Ce long témoignage filmé laisse entendre qu'un être humain, fût-il le plus détestable, ne peut être «le Mal» incarné. Hitler était un homme prisonnier de ses ambitions démesurées et surtout d'un certain nombre de «concepts très théoriques», malheureusement mis en pratique (grandeur de la nation, purification ethnique).

Sa secrétaire Traudl Junge raconte d'ailleurs combien Adolf Hitler pouvait se montrer protecteur et bienveillant avec elle. Il lui arrivait de concevoir la pitié pour telle ou telle situation humaine. Mais, disait-il toujours, «la grandeur du IIIe Reich justifie les moyens employés».

Sentiment de culpabilité

Seule devant la caméra durant 90 minutes, Traudl Junge raconte, assise dans un fauteuil, les années de guerre 1942-45 qui ont marqué le 20e siècle. Elle est vêtue d'un pull orange, d'un foulard et s'aide de la main pour accompagner sa parole, quand elle ne fume pas.

Sur l'écran, la jeune secrétaire naïve a fait place à une belle dame de 80 ans.
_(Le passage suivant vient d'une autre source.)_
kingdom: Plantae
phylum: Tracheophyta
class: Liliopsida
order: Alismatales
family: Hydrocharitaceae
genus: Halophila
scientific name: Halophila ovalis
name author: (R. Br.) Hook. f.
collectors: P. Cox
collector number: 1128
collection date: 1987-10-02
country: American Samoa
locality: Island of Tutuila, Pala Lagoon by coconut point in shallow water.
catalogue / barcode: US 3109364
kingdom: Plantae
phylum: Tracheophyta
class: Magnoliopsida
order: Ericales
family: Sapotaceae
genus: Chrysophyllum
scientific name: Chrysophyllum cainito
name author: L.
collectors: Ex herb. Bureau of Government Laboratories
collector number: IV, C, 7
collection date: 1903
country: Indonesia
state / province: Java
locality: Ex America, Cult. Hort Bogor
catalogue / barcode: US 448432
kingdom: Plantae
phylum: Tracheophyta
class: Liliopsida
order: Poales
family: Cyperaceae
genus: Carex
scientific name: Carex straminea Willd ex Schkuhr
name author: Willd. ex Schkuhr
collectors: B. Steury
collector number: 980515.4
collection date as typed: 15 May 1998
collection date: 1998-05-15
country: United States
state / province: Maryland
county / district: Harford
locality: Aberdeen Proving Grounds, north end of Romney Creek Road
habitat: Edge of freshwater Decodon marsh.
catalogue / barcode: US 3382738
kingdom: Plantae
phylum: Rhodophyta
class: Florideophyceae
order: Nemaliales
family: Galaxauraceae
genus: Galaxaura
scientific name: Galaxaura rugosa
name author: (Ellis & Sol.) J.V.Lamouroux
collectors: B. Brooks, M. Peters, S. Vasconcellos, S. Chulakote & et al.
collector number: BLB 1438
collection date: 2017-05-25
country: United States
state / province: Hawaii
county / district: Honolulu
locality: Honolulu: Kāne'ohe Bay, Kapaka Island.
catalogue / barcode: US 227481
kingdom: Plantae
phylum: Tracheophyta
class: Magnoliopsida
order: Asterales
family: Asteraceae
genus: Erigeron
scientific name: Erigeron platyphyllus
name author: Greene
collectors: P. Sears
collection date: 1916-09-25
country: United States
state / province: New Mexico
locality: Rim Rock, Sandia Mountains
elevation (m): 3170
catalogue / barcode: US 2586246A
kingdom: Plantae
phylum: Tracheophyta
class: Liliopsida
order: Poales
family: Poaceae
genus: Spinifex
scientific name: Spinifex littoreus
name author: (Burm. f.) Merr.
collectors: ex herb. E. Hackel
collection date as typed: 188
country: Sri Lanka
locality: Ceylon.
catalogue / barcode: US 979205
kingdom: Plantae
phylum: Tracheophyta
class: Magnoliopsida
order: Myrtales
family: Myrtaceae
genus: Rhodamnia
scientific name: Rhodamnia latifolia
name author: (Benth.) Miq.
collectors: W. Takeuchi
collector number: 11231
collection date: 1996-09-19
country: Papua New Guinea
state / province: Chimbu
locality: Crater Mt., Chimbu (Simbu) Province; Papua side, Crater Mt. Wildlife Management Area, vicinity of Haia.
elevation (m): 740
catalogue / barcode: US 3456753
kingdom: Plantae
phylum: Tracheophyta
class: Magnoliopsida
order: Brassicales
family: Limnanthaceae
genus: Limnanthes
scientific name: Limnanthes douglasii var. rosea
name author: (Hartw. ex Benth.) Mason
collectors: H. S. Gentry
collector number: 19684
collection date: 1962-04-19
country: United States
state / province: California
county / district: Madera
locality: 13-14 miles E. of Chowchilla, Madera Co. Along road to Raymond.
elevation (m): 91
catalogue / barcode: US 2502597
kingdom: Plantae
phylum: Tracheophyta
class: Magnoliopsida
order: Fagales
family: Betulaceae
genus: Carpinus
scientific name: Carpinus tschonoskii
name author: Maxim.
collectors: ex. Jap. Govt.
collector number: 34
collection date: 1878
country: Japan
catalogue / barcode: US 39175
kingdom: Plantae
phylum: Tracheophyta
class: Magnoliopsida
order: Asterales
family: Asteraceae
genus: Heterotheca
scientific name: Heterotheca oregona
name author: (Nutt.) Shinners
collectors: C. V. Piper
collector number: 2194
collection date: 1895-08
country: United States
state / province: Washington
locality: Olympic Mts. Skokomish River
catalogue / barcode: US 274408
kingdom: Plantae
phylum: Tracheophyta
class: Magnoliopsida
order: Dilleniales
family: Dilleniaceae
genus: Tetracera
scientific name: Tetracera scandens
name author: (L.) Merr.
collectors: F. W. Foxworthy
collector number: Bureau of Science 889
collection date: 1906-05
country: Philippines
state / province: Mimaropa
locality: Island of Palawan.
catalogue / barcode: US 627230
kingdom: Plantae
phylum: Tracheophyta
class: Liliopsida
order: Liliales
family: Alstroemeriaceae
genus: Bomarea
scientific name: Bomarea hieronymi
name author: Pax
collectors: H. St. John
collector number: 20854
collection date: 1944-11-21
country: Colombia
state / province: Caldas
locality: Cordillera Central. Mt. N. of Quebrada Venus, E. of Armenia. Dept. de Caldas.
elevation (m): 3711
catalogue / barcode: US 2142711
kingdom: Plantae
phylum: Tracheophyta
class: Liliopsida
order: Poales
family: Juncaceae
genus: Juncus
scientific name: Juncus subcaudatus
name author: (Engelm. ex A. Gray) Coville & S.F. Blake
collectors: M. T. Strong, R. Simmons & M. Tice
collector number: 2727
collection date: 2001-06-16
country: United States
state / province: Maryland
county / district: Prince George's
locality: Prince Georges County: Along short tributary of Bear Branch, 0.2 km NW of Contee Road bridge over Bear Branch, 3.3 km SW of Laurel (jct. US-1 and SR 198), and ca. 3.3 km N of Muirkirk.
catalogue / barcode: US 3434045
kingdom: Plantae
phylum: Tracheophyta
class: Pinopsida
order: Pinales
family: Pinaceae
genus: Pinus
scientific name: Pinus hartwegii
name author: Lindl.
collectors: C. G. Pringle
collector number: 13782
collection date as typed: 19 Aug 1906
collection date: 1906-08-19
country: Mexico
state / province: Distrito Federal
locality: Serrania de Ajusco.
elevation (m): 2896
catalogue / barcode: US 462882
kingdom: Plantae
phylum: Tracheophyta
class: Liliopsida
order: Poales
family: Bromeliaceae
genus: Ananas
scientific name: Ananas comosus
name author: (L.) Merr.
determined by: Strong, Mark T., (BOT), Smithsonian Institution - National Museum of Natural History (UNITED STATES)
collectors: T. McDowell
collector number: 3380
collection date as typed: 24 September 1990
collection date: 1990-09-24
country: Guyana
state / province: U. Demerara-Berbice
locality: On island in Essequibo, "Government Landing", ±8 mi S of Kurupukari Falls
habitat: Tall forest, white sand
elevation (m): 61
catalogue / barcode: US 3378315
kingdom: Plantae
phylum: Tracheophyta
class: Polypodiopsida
Les cheveux blancs coiffés en arrière, le regard vif et intelligent, elle raconte avec aisance et précision ce qui fut son chemin de croix: une conscience torturée par la mise en lumière progressive du nazisme.

Il est à préciser que Traudl Junge n'a jamais été membre du parti nazi. Ce qui n'empêcha pas les Russes, puis les Américains, de la constituer prisonnière. Lavée de toutes charges, Traudl Junge a ensuite travaillé pour le magazine «Quick» et comme conseillère pour le film qui parle des derniers jours d'Hitler «The last Act».